My Approach: Discovery Before Commitment
Initial Contact (Aug 2022):
During general outreach to VW engineers explaining our simulation and digitization capabilities, Kathryn (Quality Engineer) described the Aussenmeisterbock challenge. I said we could probably help but needed a deeper conversation to understand feasibility.
Building Understanding (Aug 2022 - Apr 2023):
- Set web meetings with 2-4 engineers on each side to understand the process
- VW presented their process multiple times, but endless questions remained
- Fragmented expertise meant no single person understood the full end-to-end workflow
- Coordinated with German VW headquarters engineers on company standards and documentation requirements
- Identified Chris (Kathryn's manager) as budget holder and decision-maker
On-Site Discovery (May 2023):
Recognizing we couldn't scope this remotely, I coordinated an on-site visit to VW's Chattanooga plant with two Dassault engineers, including David (Senior Simulation Engineer).
What we learned in 1.5 days:
- Observed the full physical process: scanning, mounting, measurement of flexible parts
- Met with 5 VW quality engineers to understand each specialized aspect
- Documented steps required for virtualization
- Identified the core technical challenge: scan data doesn't create perfect FEA-ready parts
Scope Development (May - Aug 2023):
- Worked with SOW writer, services team, and R&D to define deliverables
- Developed methodology approach: morph perfect CAD models to match scan data for analysis
- Created presentations for German headquarters demonstrating virtual process would replicate exact documented standards
- Identified future product features that would support this use case if Dassault pursued it strategically
- Settled on $800K POC: software licenses plus virtualized process for one vehicle model (extensible to other models with adjustments)
Orchestration Required
This wasn't just selling.
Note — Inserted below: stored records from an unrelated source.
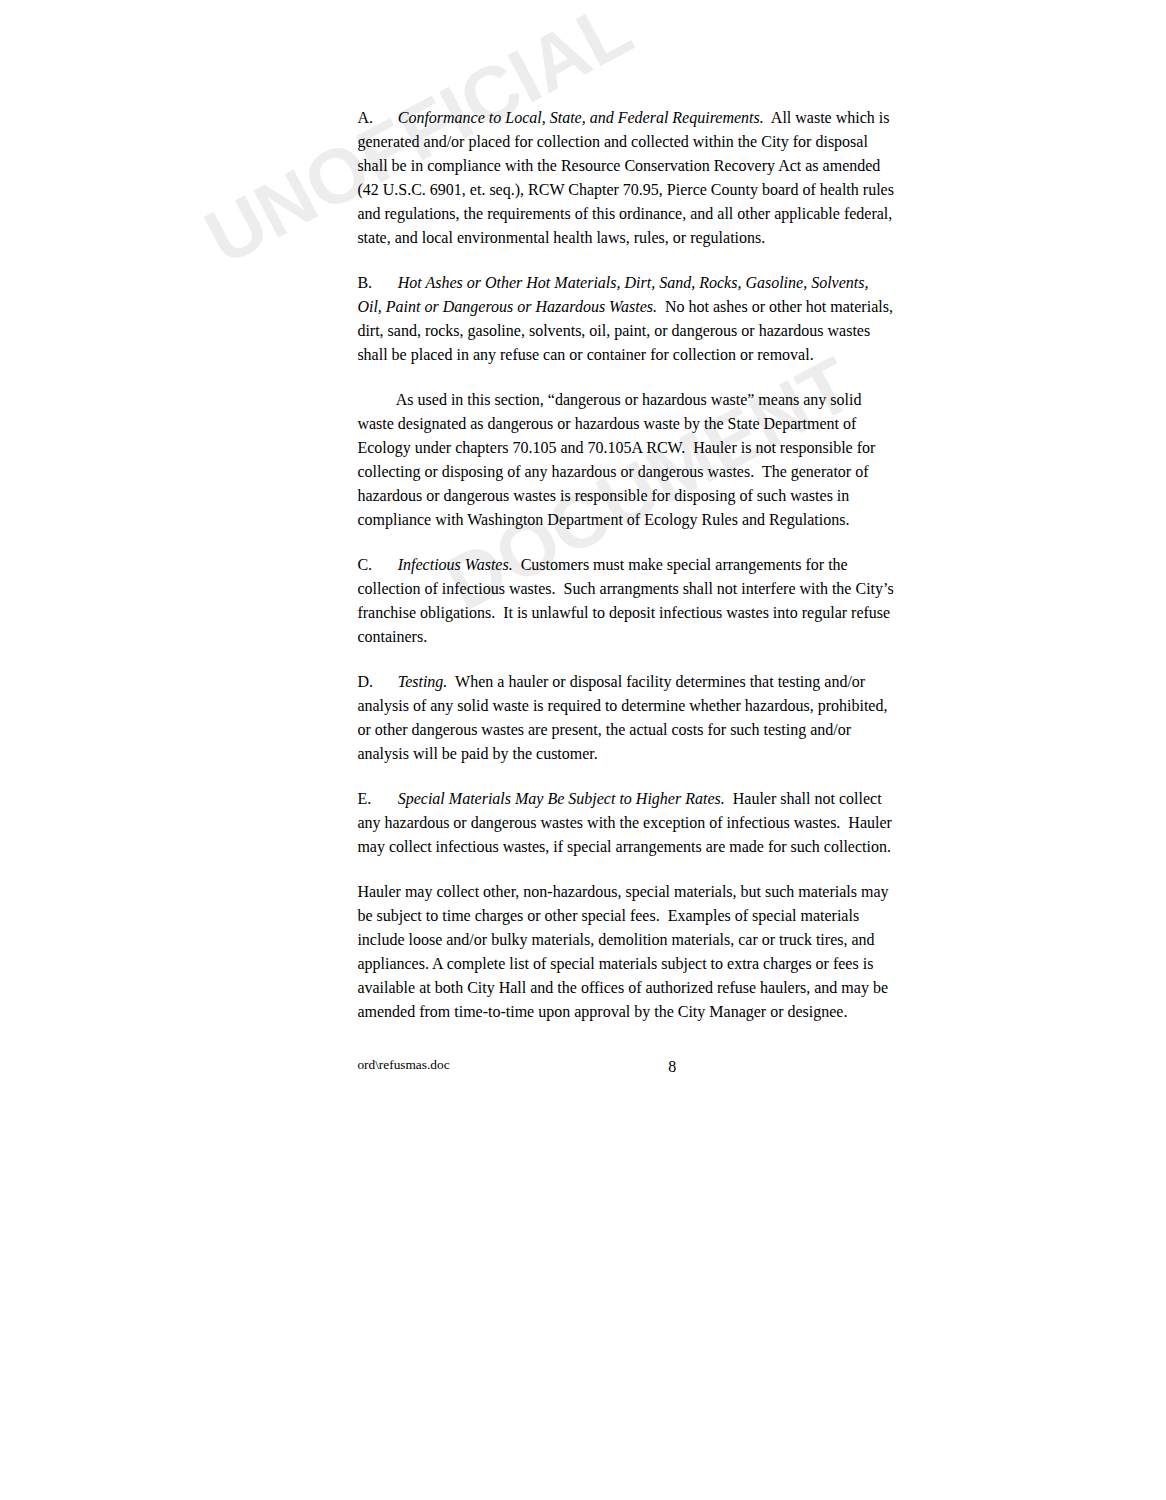UNOFFICIAL DOCUMENT
A. Conformance to Local, State, and Federal Requirements. All waste which is generated and/or placed for collection and collected within the City for disposal shall be in compliance with the Resource Conservation Recovery Act as amended (42 U.S.C. 6901, et. seq.), RCW Chapter 70.95, Pierce County board of health rules and regulations, the requirements of this ordinance, and all other applicable federal, state, and local environmental health laws, rules, or regulations.
B. Hot Ashes or Other Hot Materials, Dirt, Sand, Rocks, Gasoline, Solvents, Oil, Paint or Dangerous or Hazardous Wastes. No hot ashes or other hot materials, dirt, sand, rocks, gasoline, solvents, oil, paint, or dangerous or hazardous wastes shall be placed in any refuse can or container for collection or removal.
As used in this section, “dangerous or hazardous waste” means any solid waste designated as dangerous or hazardous waste by the State Department of Ecology under chapters 70.105 and 70.105A RCW. Hauler is not responsible for collecting or disposing of any hazardous or dangerous wastes. The generator of hazardous or dangerous wastes is responsible for disposing of such wastes in compliance with Washington Department of Ecology Rules and Regulations.
C. Infectious Wastes. Customers must make special arrangements for the collection of infectious wastes. Such arrangments shall not interfere with the City’s franchise obligations. It is unlawful to deposit infectious wastes into regular refuse containers.
D. Testing. When a hauler or disposal facility determines that testing and/or analysis of any solid waste is required to determine whether hazardous, prohibited, or other dangerous wastes are present, the actual costs for such testing and/or analysis will be paid by the customer.
E. Special Materials May Be Subject to Higher Rates. Hauler shall not collect any hazardous or dangerous wastes with the exception of infectious wastes. Hauler may collect infectious wastes, if special arrangements are made for such collection.
Hauler may collect other, non-hazardous, special materials, but such materials may be subject to time charges or other special fees. Examples of special materials include loose and/or bulky materials, demolition materials, car or truck tires, and appliances. A complete list of special materials subject to extra charges or fees is available at both City Hall and the offices of authorized refuse haulers, and may be amended from time-to-time upon approval by the City Manager or designee.
ord\refusmas.doc
8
It was running a complex, multi-stakeholder operation:
Internal coordination (my side):
- Client executive (strategic coordination)
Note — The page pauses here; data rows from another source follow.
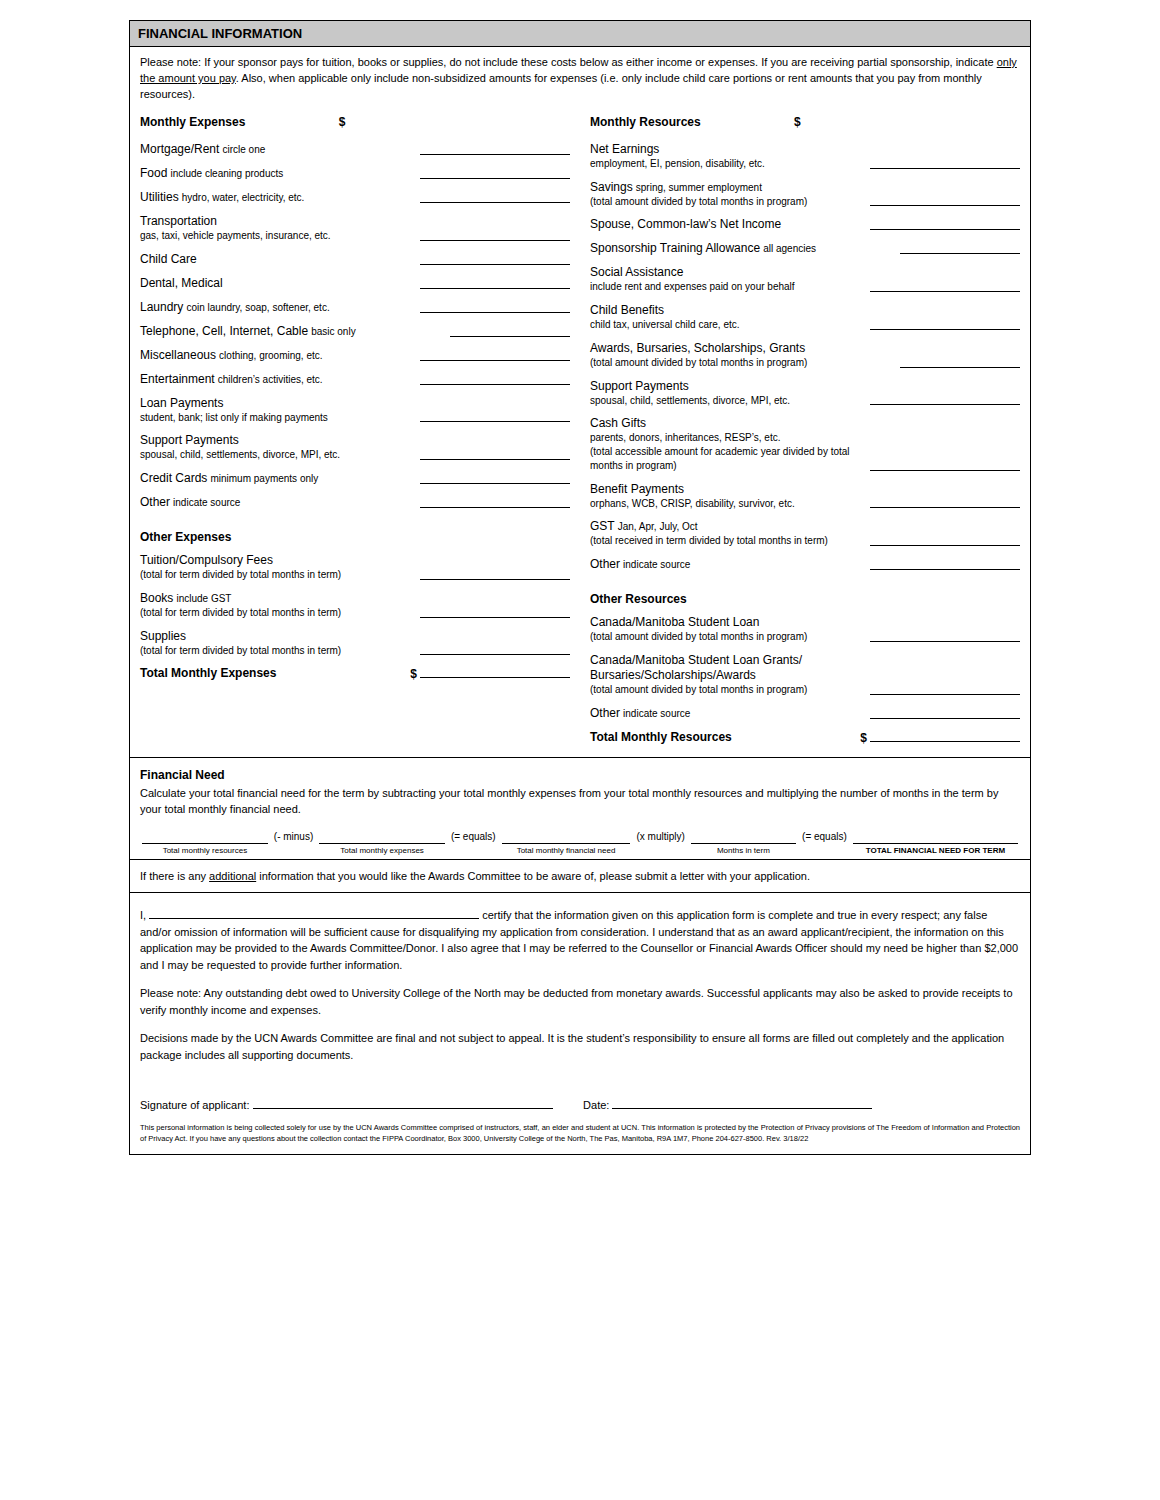FINANCIAL INFORMATION
Please note: If your sponsor pays for tuition, books or supplies, do not include these costs below as either income or expenses. If you are receiving partial sponsorship, indicate only the amount you pay. Also, when applicable only include non-subsidized amounts for expenses (i.e. only include child care portions or rent amounts that you pay from monthly resources).
| Monthly Expenses $ / Mortgage/Rent circle one / / / Food include cleaning products / / / Utilities hydro, water, electricity, etc. / / / Transportation gas, taxi, vehicle payments, insurance, etc. / / / Child Care / / / Dental, Medical / / / Laundry coin laundry, soap, softener, etc. / / / Telephone, Cell, Internet, Cable basic only / / / Miscellaneous clothing, grooming, etc. / / / Entertainment children’s activities, etc. / / / Loan Payments student, bank; list only if making payments / / / Support Payments spousal, child, settlements, divorce, MPI, etc. / / / Credit Cards minimum payments only / / / Other indicate source / / Other Expenses / Tuition/Compulsory Fees (total for term divided by total months in term) / / / Books include GST (total for term divided by total months in term) / / / Supplies (total for term divided by total months in term) / / / Total Monthly Expenses / $ / | Monthly Resources $ / Net Earnings employment, EI, pension, disability, etc. / / / Savings spring, summer employment (total amount divided by total months in program) / / / Spouse, Common-law’s Net Income / / / Sponsorship Training Allowance all agencies / / / Social Assistance include rent and expenses paid on your behalf / / / Child Benefits child tax, universal child care, etc. / / / Awards, Bursaries, Scholarships, Grants (total amount divided by total months in program) / / / Support Payments spousal, child, settlements, divorce, MPI, etc. / / / Cash Gifts parents, donors, inheritances, RESP’s, etc. (total accessible amount for academic year divided by total months in program) / / / Benefit Payments orphans, WCB, CRISP, disability, survivor, etc. / / / GST Jan, Apr, July, Oct (total received in term divided by total months in term) / / / Other indicate source / / Other Resources / Canada/Manitoba Student Loan (total amount divided by total months in program) / / / Canada/Manitoba Student Loan Grants/ Bursaries/Scholarships/Awards (total amount divided by total months in program) / / / Other indicate source / / / Total Monthly Resources / $ / |
Financial Need
Calculate your total financial need for the term by subtracting your total monthly expenses from your total monthly resources and multiplying the number of months in the term by your total monthly financial need.
| | (- minus) | | (= equals) | | (x multiply) | | (= equals) | |
| Total monthly resources | | Total monthly expenses | | Total monthly financial need | | Months in term | | TOTAL FINANCIAL NEED FOR TERM |
If there is any additional information that you would like the Awards Committee to be aware of, please submit a letter with your application.
I, certify that the information given on this application form is complete and true in every respect; any false and/or omission of information will be sufficient cause for disqualifying my application from consideration. I understand that as an award applicant/recipient, the information on this application may be provided to the Awards Committee/Donor. I also agree that I may be referred to the Counsellor or Financial Awards Officer should my need be higher than $2,000 and I may be requested to provide further information.
Please note: Any outstanding debt owed to University College of the North may be deducted from monetary awards. Successful applicants may also be asked to provide receipts to verify monthly income and expenses.
Decisions made by the UCN Awards Committee are final and not subject to appeal. It is the student’s responsibility to ensure all forms are filled out completely and the application package includes all supporting documents.
Signature of applicant: Date:
This personal information is being collected solely for use by the UCN Awards Committee comprised of instructors, staff, an elder and student at UCN. This information is protected by the Protection of Privacy provisions of The Freedom of Information and Protection of Privacy Act. If you have any questions about the collection contact the FIPPA Coordinator, Box 3000, University College of the North, The Pas, Manitoba, R9A 1M7, Phone 204-627-8500. Rev. 3/18/22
- 3 engineers including David (technical validation and on-site discovery)
- Services team manager (delivery methodology)
- SOW writer (contract scoping)
- 2 CATIA specialists (CAD integration)
- 3 R&D team members (future product features and technical feasibility)
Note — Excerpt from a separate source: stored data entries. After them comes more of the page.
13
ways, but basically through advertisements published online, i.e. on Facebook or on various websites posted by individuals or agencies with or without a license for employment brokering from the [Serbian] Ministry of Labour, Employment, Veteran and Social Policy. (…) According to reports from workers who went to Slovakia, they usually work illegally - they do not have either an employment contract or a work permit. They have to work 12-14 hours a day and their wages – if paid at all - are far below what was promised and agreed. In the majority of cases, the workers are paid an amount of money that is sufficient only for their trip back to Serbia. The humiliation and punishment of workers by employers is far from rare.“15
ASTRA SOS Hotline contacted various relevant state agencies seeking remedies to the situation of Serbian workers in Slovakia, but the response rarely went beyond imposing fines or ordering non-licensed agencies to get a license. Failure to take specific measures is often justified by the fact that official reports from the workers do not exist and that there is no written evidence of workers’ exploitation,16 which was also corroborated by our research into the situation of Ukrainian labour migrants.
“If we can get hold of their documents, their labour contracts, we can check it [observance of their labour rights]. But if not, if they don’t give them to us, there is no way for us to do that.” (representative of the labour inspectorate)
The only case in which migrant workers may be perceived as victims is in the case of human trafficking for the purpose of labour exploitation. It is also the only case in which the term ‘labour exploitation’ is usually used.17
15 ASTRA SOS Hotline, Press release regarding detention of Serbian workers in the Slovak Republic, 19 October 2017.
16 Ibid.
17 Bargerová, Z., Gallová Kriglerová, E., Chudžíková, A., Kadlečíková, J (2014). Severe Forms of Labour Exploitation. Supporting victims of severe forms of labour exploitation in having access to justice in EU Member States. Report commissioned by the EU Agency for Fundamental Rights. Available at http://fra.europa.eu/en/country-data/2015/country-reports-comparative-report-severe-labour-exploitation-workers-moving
Total: ~11 people coordinated
External stakeholders (VW):
- Kathryn (Quality Engineer, initial champion)
- Chris (Manager, budget holder and decision-maker)
- 5 quality engineers at Chattanooga plant (process experts)
- 3 German headquarters engineers (standards and documentation)
Total: ~10 people influenced
The Outcome
Technical Validation:
- Successfully scoped $800K POC for one vehicle model virtualization process
- Identified viable technical methodology (CAD morphing to match scan data)
- Gained confidence in deliverability despite initial uncertainty
- Built credibility at Fortune Global 10 through on-site commitment and technical depth
Business Reality:
- VW requested more budget allocation for 2024
- Chris (budget holder) was stretched across multiple improvement projects
- Being transformational and new, project was pushed back for extra certainty
- Other H1 2024 priorities arose before POC could proceed
- I maintained relationship with VW management but left mid-2024 before circling back
Current Status:
- Deal could revive with right timing and budget availability
- However, institutional knowledge was built through months of discovery
- Without original team (me, David, others who learned the process), new rep would need to restart discovery from scratch
What This Demonstrates
Fortune Global 10 navigation: Proved ability to engage with world's largest automaker (#11 Fortune Global 500) and coordinate across international divisions (US plants + German headquarters).
Technical credibility: Despite no precedent for this type of virtualization, built enough trust that VW invested 1.5 days of 4 engineers' time for on-site discovery. That investment level signals genuine interest, not exploratory conversation.
Complex POC management: Navigated technical uncertainty by investing in understanding before committing to deliverables. On-site discovery was critical to scoping what would have been impossible to define remotely.
Cross-functional orchestration: Coordinated technical experts, R&D, services, legal/SOW, and account management across 12+ internal people and 11+ customer stakeholders spanning two continents.
Managing technical risk: Both sides were nervous about committing to something novel. Rather than overselling, I managed expectations while building confidence through systematic discovery and transparent technical assessment.
Key Takeaway
Complex technical sales require upfront investment without guaranteed returns. You have to put in the effort or you have no chance at all. Real customer interest is demonstrated through resource commitment, not just words.